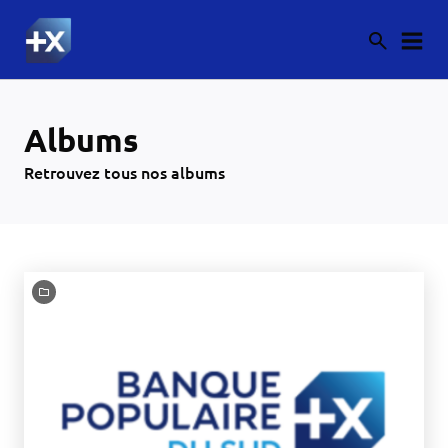
Albums
Retrouvez tous nos albums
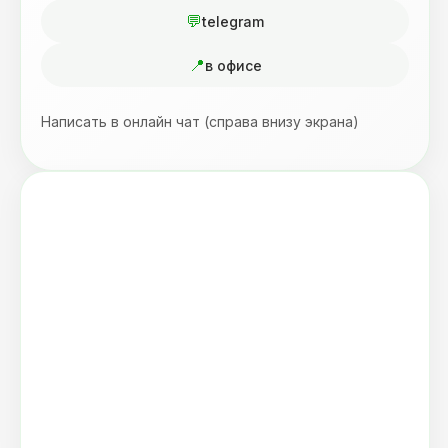
telegram
в офисе
Написать в онлайн чат (справа внизу экрана)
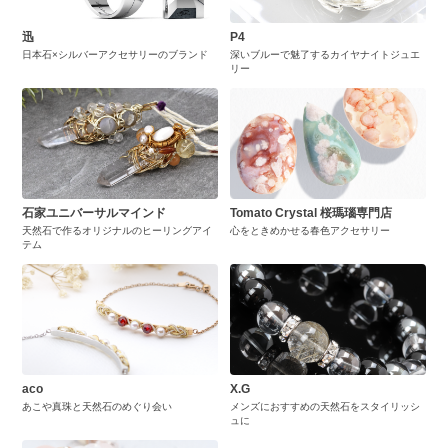
迅
P4
日本石×シルバーアクセサリーのブランド
深いブルーで魅了するカイヤナイトジュエ
リー
石家ユニバーサルマインド
Tomato Crystal 桜瑪瑙専門店
天然石で作るオリジナルのヒーリングアイ
心をときめかせる春色アクセサリー
テム
aco
X.G
あこや真珠と天然石のめぐり会い
メンズにおすすめの天然石をスタイリッシ
ュに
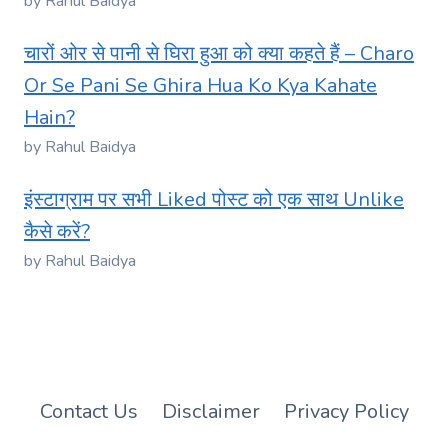
by Rahul Baidya
चारों ओर से पानी से घिरा हुआ को क्या कहते हैं – Charo
Or Se Pani Se Ghira Hua Ko Kya Kahate
Hain?
by Rahul Baidya
इंस्टाग्राम पर सभी Liked पोस्ट को एक साथ Unlike
कैसे करें?
by Rahul Baidya
Contact Us
Disclaimer
Privacy Policy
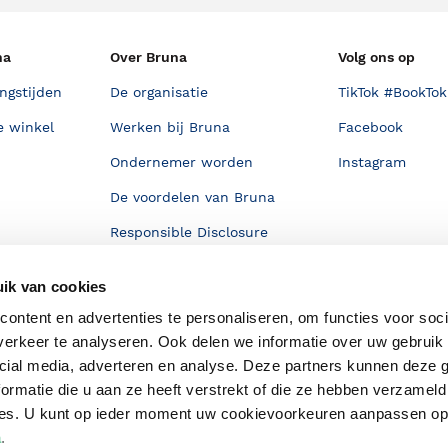
na
Over Bruna
Volg ons op
ngstijden
De organisatie
TikTok #BookTok
e winkel
Werken bij Bruna
Facebook
Ondernemer worden
Instagram
De voordelen van Bruna
Responsible Disclosure
Statement
en
ik van cookies
Blog
ontent en advertenties te personaliseren, om functies voor soci
Discriminerende boeken
erkeer te analyseren. Ook delen we informatie over uw gebruik 
cial media, adverteren en analyse. Deze partners kunnen deze
ormatie die u aan ze heeft verstrekt of die ze hebben verzameld
ces. U kunt op ieder moment uw cookievoorkeuren aanpassen o
a
.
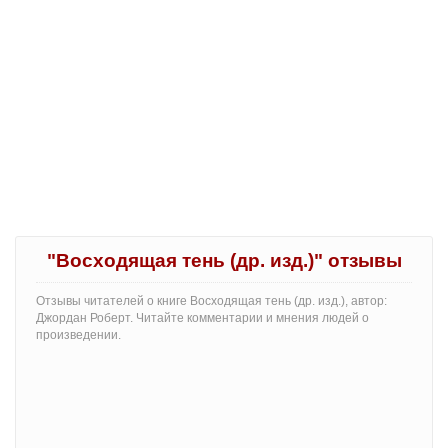
"Восходящая тень (др. изд.)" отзывы
Отзывы читателей о книге Восходящая тень (др. изд.), автор:
Джордан Роберт. Читайте комментарии и мнения людей о
произведении.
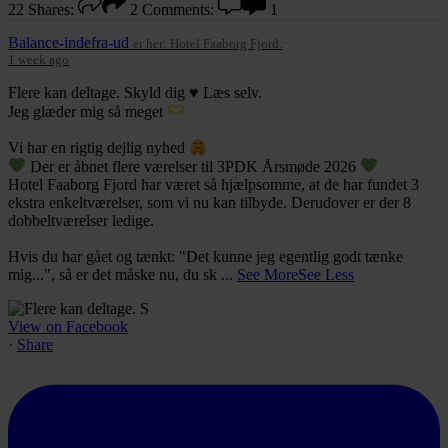
22
Shares:
2
Comments:
1
Balance-indefra-ud
er her: Hotel Faaborg Fjord.
1 week ago
Flere kan deltage. Skyld dig ♥️ Læs selv.
Jeg glæder mig så meget
Vi har en rigtig dejlig nyhed
Der er åbnet flere værelser til 3PDK Årsmøde 2026
Hotel Faaborg Fjord har været så hjælpsomme, at de har fundet 3
ekstra enkeltværelser, som vi nu kan tilbyde. Derudover er der 8
dobbeltværelser ledige.
Hvis du har gået og tænkt: "Det kunne jeg egentlig godt tænke
mig...", så er det måske nu, du sk
...
See More
See Less
View
View on Facebook
·
Share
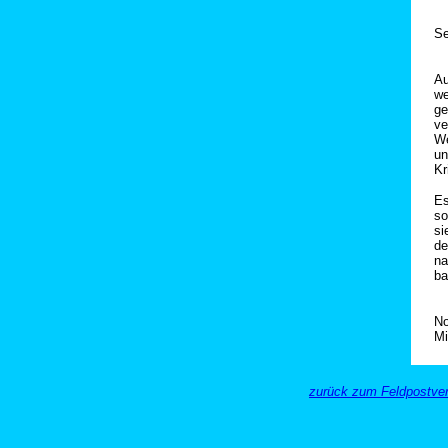
Se
Au
we
ge
ve
We
un
Kr
Es
so
si
de
na
ba
No
Mi
zurück zum Feldpostver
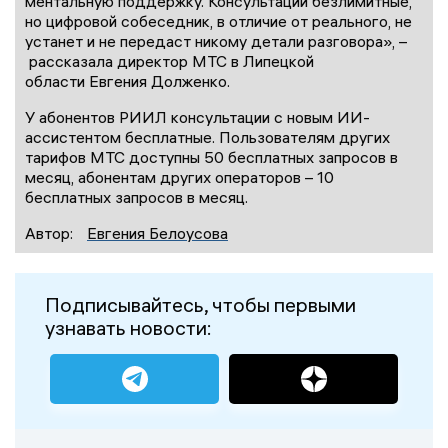
ментальную поддержку. Консультации безлимитные,
но цифровой собеседник, в отличие от реального, не
устанет и не передаст никому детали разговора», –
рассказала директор МТС в Липецкой
области Евгения Долженко.
У абонентов РИИЛ консультации с новым ИИ-
ассистентом бесплатные. Пользователям других
тарифов МТС доступны 50 бесплатных запросов в
месяц, абонентам других операторов – 10
бесплатных запросов в месяц.
Автор:
Евгения Белоусова
Подписывайтесь, чтобы первыми
узнавать новости:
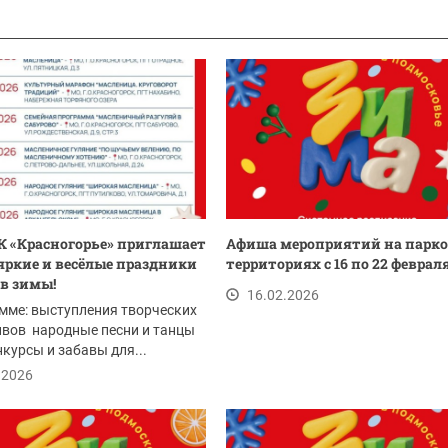
 «Красногорье» приглашает
Афиша мероприятий на парк
 яркие и весёлые праздники
территориях с 16 по 22 феврал
в зимы!
16.02.2026
мме: выступления творческих
ивов народные песни и танцы
нкурсы и забавы для...
.2026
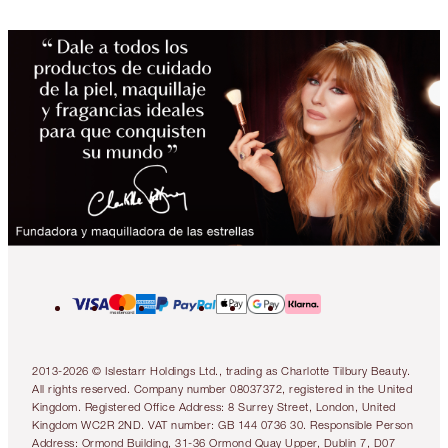
2013-2026 © Islestarr Holdings Ltd., trading as Charlotte Tilbury Beauty.
All rights reserved. Company number 08037372, registered in the United
Kingdom. Registered Office Address: 8 Surrey Street, London, United
Kingdom WC2R 2ND. VAT number: GB 144 0736 30. Responsible Person
Address: Ormond Building, 31-36 Ormond Quay Upper, Dublin 7, D07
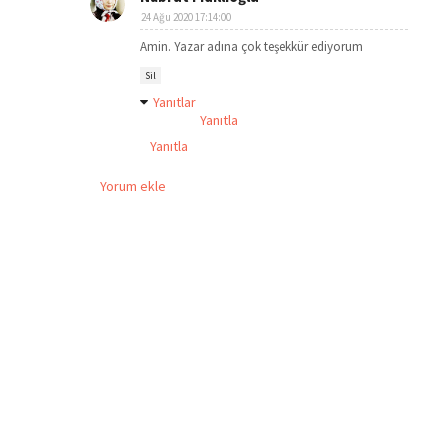
24 Ağu 2020 17:14:00
Amin. Yazar adına çok teşekkür ediyorum
Sil
Yanıtlar
Yanıtla
Yanıtla
Yorum ekle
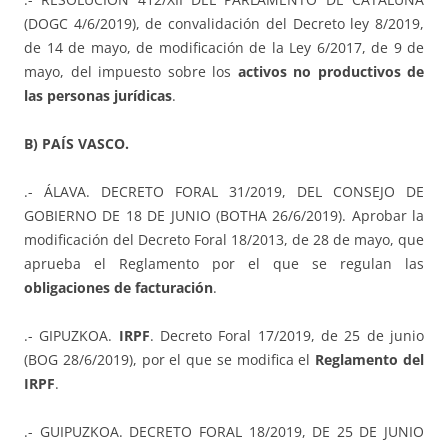
(DOGC 4/6/2019), de convalidación del Decreto ley 8/2019,
de 14 de mayo, de modificación de la Ley 6/2017, de 9 de
mayo, del impuesto sobre los
activos no productivos de
las personas jurídicas
.
B) PAÍS VASCO.
.- ÁLAVA. DECRETO FORAL 31/2019, DEL CONSEJO DE
GOBIERNO DE 18 DE JUNIO (BOTHA 26/6/2019). Aprobar la
modificación del Decreto Foral 18/2013, de 28 de mayo, que
aprueba el Reglamento por el que se regulan las
obligaciones de facturación
.
.- GIPUZKOA.
IRPF
. Decreto Foral 17/2019, de 25 de junio
(BOG 28/6/2019), por el que se modifica el
Reglamento del
IRPF
.
.- GUIPUZKOA. DECRETO FORAL 18/2019, DE 25 DE JUNIO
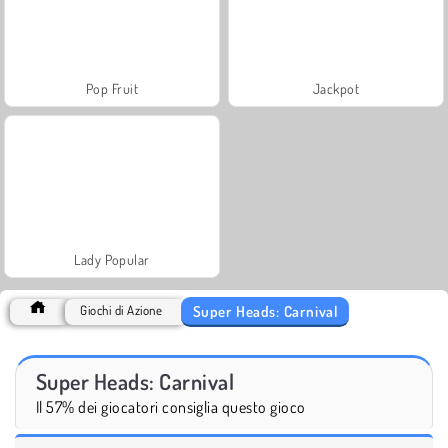
Pop Fruit
Jackpot
Lady Popular
Super Heads: Carnival
Giochi di Azione
Super Heads: Carnival
Il 57% dei giocatori consiglia questo gioco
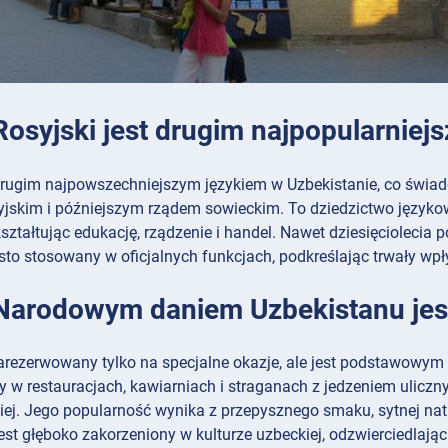
 Rosyjski jest drugim najpopularnie
 drugim najpowszechniejszym językiem w Uzbekistanie, co świad
jskim i późniejszym rządem sowieckim. To dziedzictwo językow
ształtując edukację, rządzenie i handel. Nawet dziesięciolecia 
to stosowany w oficjalnych funkcjach, podkreślając trwały wpły
 Narodowym daniem Uzbekistanu jes
 zarezerwowany tylko na specjalne okazje, ale jest podstawow
y w restauracjach, kawiarniach i straganach z jedzeniem ulicz
iej. Jego popularność wynika z przepysznego smaku, sytnej natu
jest głęboko zakorzeniony w kulturze uzbeckiej, odzwierciedlając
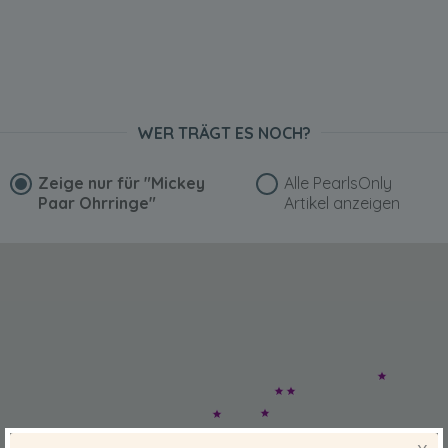
WER TRÄGT ES NOCH?
Zeige nur für
"Mickey
Alle PearlsOnly
Paar Ohrringe"
Artikel anzeigen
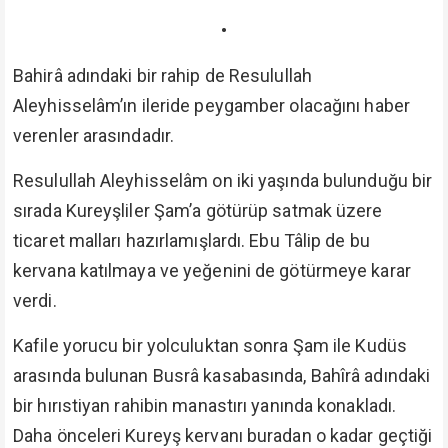
•
Bahirâ adındaki bir rahip de Resulullah
Aleyhisselâm’ın ileride peygamber olacağını haber
verenler arasındadır.
Resulullah Aleyhisselâm on iki yaşında bulunduğu bir
sırada Kureyşliler Şam’a götürüp satmak üzere
ticaret malları hazırlamışlardı. Ebu Tâlip de bu
kervana katılmaya ve yeğenini de götürmeye karar
verdi.
Kafile yorucu bir yolculuktan sonra Şam ile Kudüs
arasında bulunan Busrâ kasabasında, Bahîrâ adındaki
bir hırıstiyan rahibin manastırı yanında konakladı.
Daha önceleri Kureyş kervanı buradan o kadar geçtiği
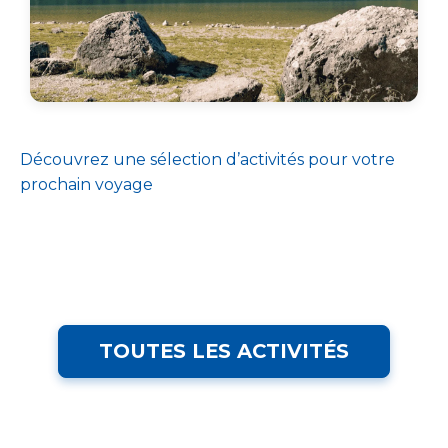
Découvrez une sélection d’activités pour votre
prochain voyage
TOUTES LES ACTIVITÉS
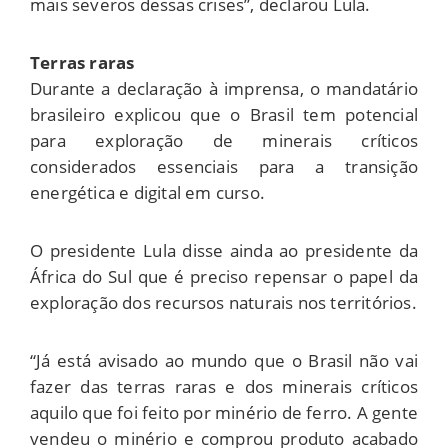
mais severos dessas crises”, declarou Lula.
Terras raras
Durante a declaração à imprensa, o mandatário
brasileiro explicou que o Brasil tem potencial
para exploração de minerais críticos
considerados essenciais para a transição
energética e digital em curso.
O presidente Lula disse ainda ao presidente da
África do Sul que é preciso repensar o papel da
exploração dos recursos naturais nos territórios.
“Já está avisado ao mundo que o Brasil não vai
fazer das terras raras e dos minerais críticos
aquilo que foi feito por minério de ferro. A gente
vendeu o minério e comprou produto acabado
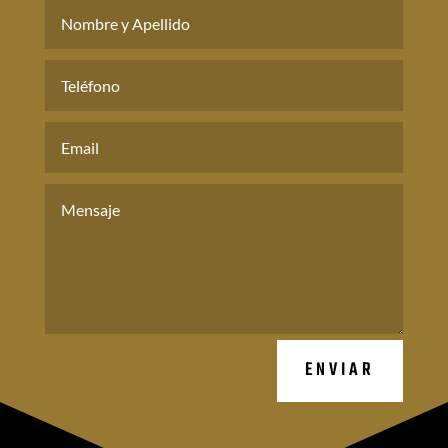
ENVIAR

* TASK DIRECTIONS
Exactly as written, set down each line of the records, leaving out the pictures.

* OUTPUT OF THE EXERCISE
Albums
Retrouvez tous nos albums
telegram
в офисе
Написать в онлайн чат (справа внизу экрана)
迅
P4
日本石×シルバーアクセサリーのブランド
深いブルーで魅了するカイヤナイトジュエ
リー
石家ユニバーサルマインド
Tomato Crystal 桜瑪瑙専門店
天然石で作るオリジナルのヒーリングアイ
心をときめかせる春色アクセサリー
テム
aco
X.G
あこや真珠と天然石のめぐり会い
メンズにおすすめの天然石をスタイリッシ
ュに
by Rahul Baidya
चारों ओर से पानी से घिरा हुआ को क्या कहते हैं – Charo
Or Se Pani Se Ghira Hua Ko Kya Kahate
Hain?
by Rahul Baidya
इंस्टाग्राम पर सभी Liked पोस्ट को एक साथ Unlike
कैसे करें?
by Rahul Baidya
Contact Us
Disclaimer
Privacy Policy
na
Over Bruna
Volg ons op
ngstijden
De organisatie
TikTok #BookTok
e winkel
Werken bij Bruna
Facebook
Ondernemer worden
Instagram
De voordelen van Bruna
Responsible Disclosure
Statement
en
ik van cookies
Blog
ontent en advertenties te personaliseren, om functies voor soci
Discriminerende boeken
erkeer te analyseren. Ook delen we informatie over uw gebruik 
cial media, adverteren en analyse. Deze partners kunnen deze
ormatie die u aan ze heeft verstrekt of die ze hebben verzameld
ces. U kunt op ieder moment uw cookievoorkeuren aanpassen o
a
.
"Восходящая тень (др. изд.)" отзывы
Отзывы читателей о книге Восходящая тень (др. изд.), автор:
Джордан Роберт. Читайте комментарии и мнения людей о
произведении.
22
Shares:
2
Comments:
1
Balance-indefra-ud
er her: Hotel Faaborg Fjord.
1 week ago
Flere kan deltage. Skyld dig ♥️ Læs selv.
Jeg glæder mig så meget
Vi har en rigtig dejlig nyhed
Der er åbnet flere værelser til 3PDK Årsmøde 2026
Hotel Faaborg Fjord har været så hjælpsomme, at de har fundet 3
ekstra enkeltværelser, som vi nu kan tilbyde. Derudover er der 8
dobbeltværelser ledige.
Hvis du har gået og tænkt: "Det kunne jeg egentlig godt tænke
mig...", så er det måske nu, du sk
...
See More
See Less
View
View on Facebook
·
Share
Se
Au
we
ge
ve
We
un
Kr
Es
so
si
de
na
ba
No
Mi
zurück zum Feldpostver
ментальную поддержку. Консультации безлимитные,
но цифровой собеседник, в отличие от реального, не
устанет и не передаст никому детали разговора», –
рассказала директор МТС в Липецкой
области Евгения Долженко.
У абонентов РИИЛ консультации с новым ИИ-
ассистентом бесплатные. Пользователям других
тарифов МТС доступны 50 бесплатных запросов в
месяц, абонентам других операторов – 10
бесплатных запросов в месяц.
Автор:
Евгения Белоусова
Подписывайтесь, чтобы первыми
узнавать новости:
 «Красногорье» приглашает
Афиша мероприятий на парк
 яркие и весёлые праздники
территориях с 16 по 22 феврал
в зимы!
16.02.2026
мме: выступления творческих
ивов народные песни и танцы
нкурсы и забавы для...
.2026
2013-2026 © Islestarr Holdings Ltd., trading as Charlotte Tilbury Beauty.
All rights reserved. Company number 08037372, registered in the United
Kingdom. Registered Office Address: 8 Surrey Street, London, United
Kingdom WC2R 2ND. VAT number: GB 144 0736 30. Responsible Person
Address: Ormond Building, 31-36 Ormond Quay Upper, Dublin 7, D07
24 Ağu 2020 17:14:00
Amin. Yazar adına çok teşekkür ediyorum
Sil
Yanıtlar
Yanıtla
Yanıtla
Yorum ekle
(DOGC 4/6/2019), de convalidación del Decreto ley 8/2019,
de 14 de mayo, de modificación de la Ley 6/2017, de 9 de
mayo, del impuesto sobre los
activos no productivos de
las personas jurídicas
.
B) PAÍS VASCO.
.- ÁLAVA. DECRETO FORAL 31/2019, DEL CONSEJO DE
GOBIERNO DE 18 DE JUNIO (BOTHA 26/6/2019). Aprobar la
modificación del Decreto Foral 18/2013, de 28 de mayo, que
aprueba el Reglamento por el que se regulan las
obligaciones de facturación
.
.- GIPUZKOA.
IRPF
. Decreto Foral 17/2019, de 25 de junio
(BOG 28/6/2019), por el que se modifica el
Reglamento del
IRPF
.
.- GUIPUZKOA. DECRETO FORAL 18/2019, DE 25 DE JUNIO
Pop Fruit
Jackpot
Lady Popular
Super Heads: Carnival
Giochi di Azione
Super Heads: Carnival
Il 57% dei giocatori consiglia questo gioco
 Rosyjski jest drugim najpopularnie
 drugim najpowszechniejszym językiem w Uzbekistanie, co świad
jskim i późniejszym rządem sowieckim. To dziedzictwo językow
ształtując edukację, rządzenie i handel. Nawet dziesięciolecia 
to stosowany w oficjalnych funkcjach, podkreślając trwały wpły
 Narodowym daniem Uzbekistanu jes
 zarezerwowany tylko na specjalne okazje, ale jest podstawow
y w restauracjach, kawiarniach i straganach z jedzeniem ulicz
iej. Jego popularność wynika z przepysznego smaku, sytnej natu
jest głęboko zakorzeniony w kulturze uzbeckiej, odzwierciedlając
WER TRÄGT ES NOCH?
Zeige nur für
"Mickey
Alle PearlsOnly
Paar Ohrringe"
Artikel anzeigen
•
Bahirâ adındaki bir rahip de Resulullah
Aleyhisselâm’ın ileride peygamber olacağını haber
verenler arasındadır.
Resulullah Aleyhisselâm on iki yaşında bulunduğu bir
sırada Kureyşliler Şam’a götürüp satmak üzere
ticaret malları hazırlamışlardı. Ebu Tâlip de bu
kervana katılmaya ve yeğenini de götürmeye karar
verdi.
Kafile yorucu bir yolculuktan sonra Şam ile Kudüs
arasında bulunan Busrâ kasabasında, Bahîrâ adındaki
bir hırıstiyan rahibin manastırı yanında konakladı.
Daha önceleri Kureyş kervanı buradan o kadar geçtiği
Découvrez une sélection d’activités pour votre
prochain voyage
TOUTES LES ACTIVITÉS
mais severos dessas crises”, declarou Lula.
Terras raras
Durante a declaração à imprensa, o mandatário
brasileiro explicou que o Brasil tem potencial
para exploração de minerais críticos
considerados essenciais para a transição
energética e digital em curso.
O presidente Lula disse ainda ao presidente da
África do Sul que é preciso repensar o papel da
exploração dos recursos naturais nos territórios.
“Já está avisado ao mundo que o Brasil não vai
fazer das terras raras e dos minerais críticos
aquilo que foi feito por minério de ferro. A gente
vendeu o minério e comprou produto acabado
ENVIAR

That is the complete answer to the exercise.